The total up to Sunday was equivalent to the same period in 2015, with about 14,000 arriving last week, UNHCR spokeswoman Carlotta Sami said in a telephone interview. More than 700 migrants perished in three shipwrecks last week.
“We expect a slight increase in coming weeks,” Sami said. “We’re concerned that crossings are concentrated in certain weeks, which makes it difficult for rescue services to help people.”
According to witnesses quoted in Italian newspapers, those drowned in one of last week’s shipwrecks included some 40 children. Their boat set out from Libya and sank after passengers had struggled for six hours to bail out the water leaking in. The captain of another vessel which had been pulling it ordered the tow rope to be cut.
Populist movements in Italy have sought to capitalize on the issue of migration, insisting arrivals are rising fast and accusing Prime Minister Matteo Renzi of inaction. On Monday Renzi hit back at his critics.
“We save as many lives as possible, knowing that there is no invasion,” Renzi said in a weekly newsletter sent by e-mail. “The numbers are still the same, more or less.”
Renzi said he was hopeful that “finally something is moving” and that the European Union may agree to his Migration Compact package of proposals including investments in the migrants’ countries of origin. In the past, Italy has accused the EU of neglecting its struggle with migration.

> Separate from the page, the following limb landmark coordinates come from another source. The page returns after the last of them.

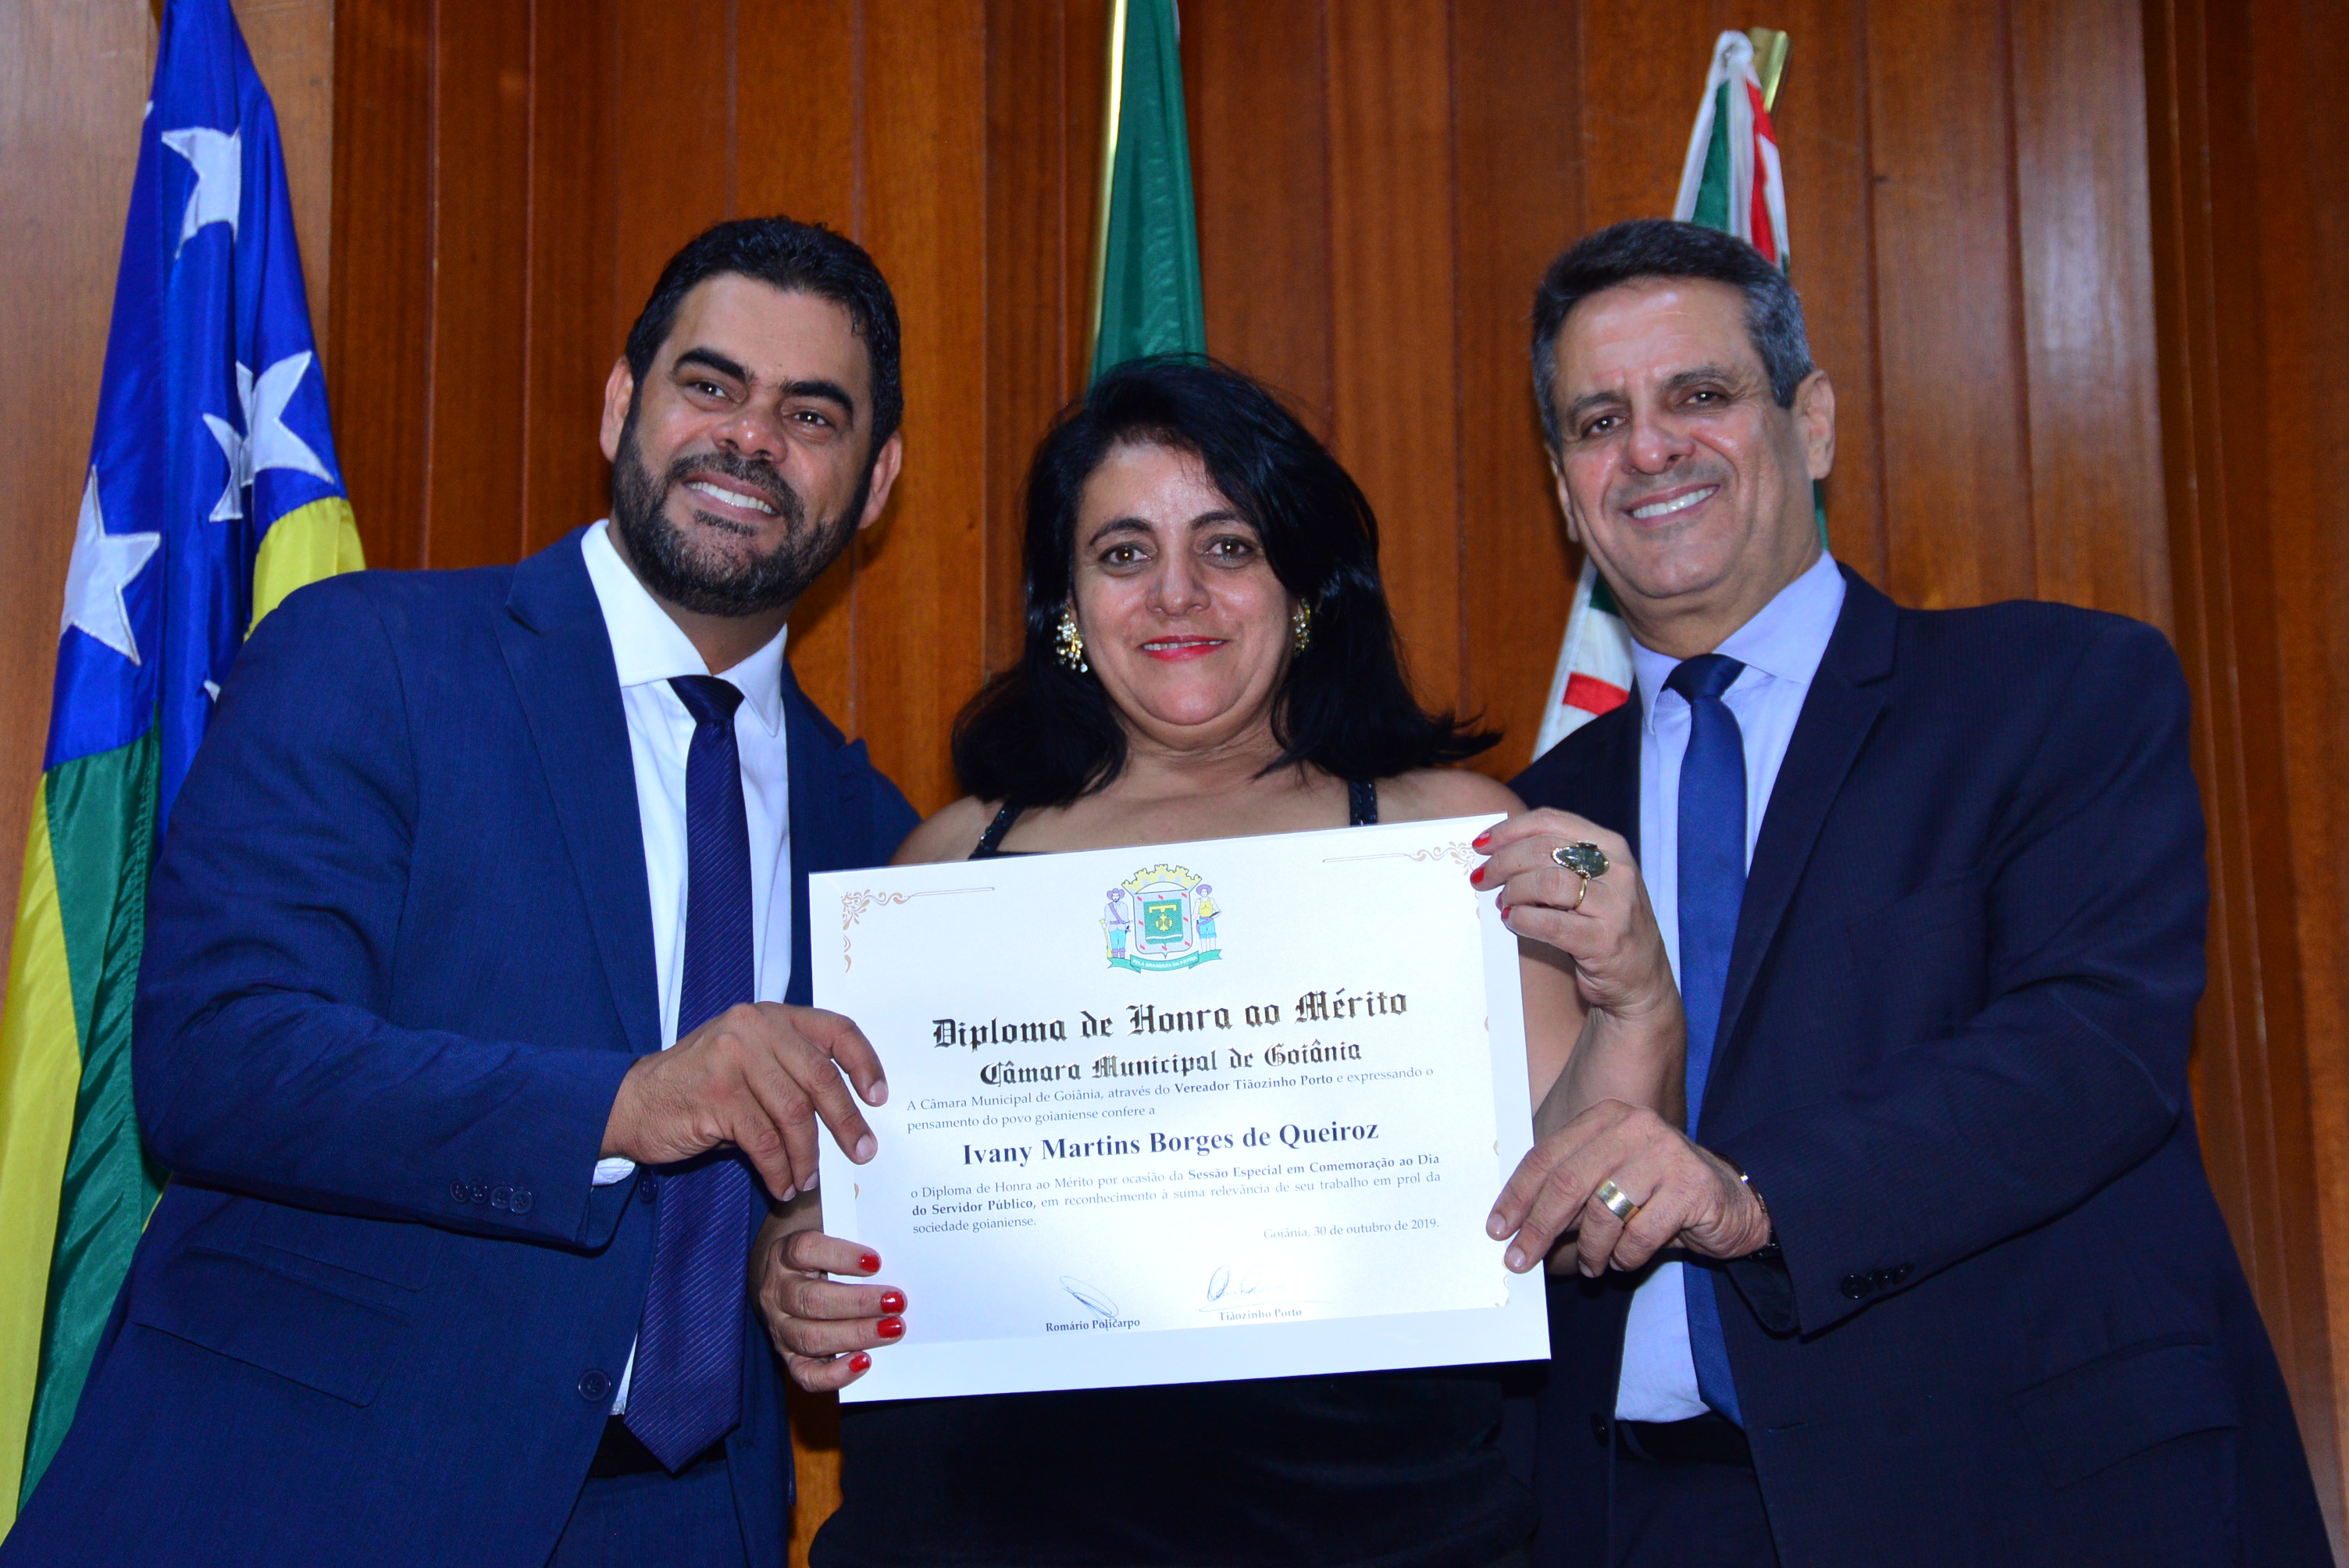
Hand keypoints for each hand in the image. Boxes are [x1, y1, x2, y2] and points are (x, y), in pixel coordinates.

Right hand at [602, 1002, 885, 1201]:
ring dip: (809, 1154)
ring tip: (810, 1179)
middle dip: (846, 1120)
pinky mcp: (717, 1096)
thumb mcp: (747, 1064)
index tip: (879, 1097)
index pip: (836, 1029)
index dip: (864, 1063)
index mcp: (770, 1016)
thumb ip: (789, 1074)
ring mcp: (733, 1058)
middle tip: (862, 1152)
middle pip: (821, 1076)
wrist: (630, 1102)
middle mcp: (754, 1028)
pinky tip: (783, 1185)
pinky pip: (765, 1141)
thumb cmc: (697, 1088)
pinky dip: (780, 1169)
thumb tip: (846, 1116)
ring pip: (794, 1113)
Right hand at [752, 1220, 904, 1391]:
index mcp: (785, 1253)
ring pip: (812, 1337)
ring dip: (856, 1335)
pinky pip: (805, 1374)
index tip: (875, 1261)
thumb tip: (876, 1198)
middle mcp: (778, 1291)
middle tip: (897, 1301)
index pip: (806, 1250)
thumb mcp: (824, 1220)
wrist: (780, 1274)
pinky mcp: (789, 1356)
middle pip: (813, 1300)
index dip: (840, 1256)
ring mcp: (781, 1327)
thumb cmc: (817, 1246)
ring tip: (893, 1329)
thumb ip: (846, 1213)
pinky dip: (834, 1374)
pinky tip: (864, 1362)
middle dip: (859, 1303)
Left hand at [1472, 811, 1675, 1024]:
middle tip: (1481, 879)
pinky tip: (1513, 922)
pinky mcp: (1605, 941)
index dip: (1509, 830)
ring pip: (1546, 883)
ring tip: (1502, 903)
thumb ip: (1559, 860)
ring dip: (1513, 892)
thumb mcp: (1593, 881)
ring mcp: (1615, 906)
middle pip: (1543, 849)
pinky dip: (1522, 920)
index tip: (1480, 845)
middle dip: (1502, 862)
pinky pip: (1550, 924)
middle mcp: (1618, 870)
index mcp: (1611, 846)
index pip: (1550, 820)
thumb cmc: (1604, 924)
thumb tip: (1498, 848)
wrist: (1641, 979)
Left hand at [1486, 1098, 1770, 1274]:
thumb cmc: (1659, 1191)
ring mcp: (1665, 1154)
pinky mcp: (1691, 1188)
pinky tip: (1626, 1259)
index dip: (1518, 1195)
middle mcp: (1634, 1127)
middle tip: (1521, 1261)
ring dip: (1590, 1251)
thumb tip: (1518, 1224)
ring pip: (1603, 1213)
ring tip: (1592, 1266)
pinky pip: (1640, 1235)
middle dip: (1539, 1228)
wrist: (1733, 1202)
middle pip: (1568, 1183)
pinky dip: (1625, 1257)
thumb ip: (1572, 1188)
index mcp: (1606, 1117)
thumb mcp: (1611, 1178)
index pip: (1547, 1156)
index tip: (1498, 1228)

As yet there is no indication that migrant flows are shifting to the central Mediterranean from the Aegean route to Greece which was shut down by the EU’s pact with Turkey. Those making the crossing to Italy mostly originate from the Horn of Africa and sub-Saharan Africa, with a very small number of Syrians. Sami said that migrants are increasingly setting out from Libya aboard fishing boats packed with up to 550 people instead of the rubber dinghies mostly used so far.